Rapper lança Fortificando a Desobediência, primeiro CD por uma grande gravadora, e quer ver o hip hop evoluir no país

Marco Antonio Barbosa
19/12/2001
Rap, por natureza, é sinônimo de desobediência. De inconformidade com as regras musicais e sociais estabelecidas pelo mercado. O que se pode esperar então de um rapper que proclama não só sua desobediência, mas também sua opção pela contramão de tudo aquilo que se espera dele? Essa é a pergunta que não quer calar quando no confronto com Xis, figura das mais carimbadas do rap paulistano. Depois de conseguir um destaque invulgar na mídia nos últimos dois - incluindo participações em álbuns de artistas mainstream e prêmio da MTV - ele retorna com o disco Fortificando a Desobediência ouvir 30s, com o qual assume a missão de alavancar a evolução do hip hop brasileiro. A desobediência está explícita em todo o canto. No resultado final do disco (mais "difícil" e desobrigado de perseguir um novo hit fácil) e na inesperada troca de gravadora - Xis trocou a credibilidade da Trama pela multinacional Warner. E avisa: quer ser o primeiro artista de rap negro a estourar via uma grande gravadora.

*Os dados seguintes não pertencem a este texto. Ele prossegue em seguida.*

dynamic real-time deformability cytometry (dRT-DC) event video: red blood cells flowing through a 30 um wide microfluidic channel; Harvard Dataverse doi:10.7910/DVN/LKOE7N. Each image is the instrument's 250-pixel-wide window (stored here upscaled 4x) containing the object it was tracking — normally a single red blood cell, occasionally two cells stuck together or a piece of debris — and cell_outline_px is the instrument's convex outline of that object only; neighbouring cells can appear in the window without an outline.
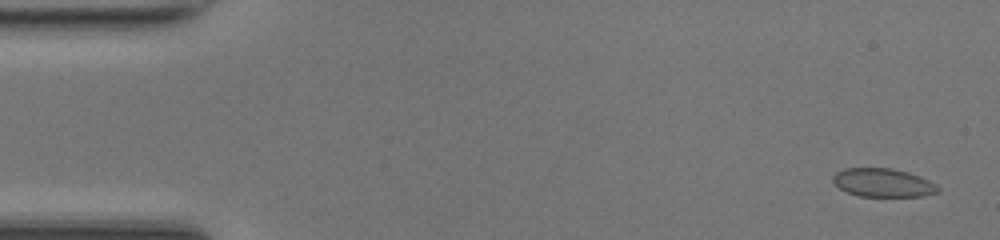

"Não estou preocupado com o resultado comercial deste disco. Mas a verdade é que o rap de verdade, com artistas negros, ainda não aconteceu para o grande mercado brasileiro. A Warner agora pode estar abrindo este caminho, junto comigo", afirma Marcelo Santos - o Xis, ex-DMN, autor do hit Us Manos e as Mina 30'' excerpts, dono (junto a KL Jay, dos Racionais MCs) da gravadora 4P. Rapper e empreendedor dentro da cena, Xis acredita que o Brasil está pronto para isso. "O país inteiro é uma grande periferia, e o rap fala a língua da periferia. Não há quem não se identifique", fala Xis.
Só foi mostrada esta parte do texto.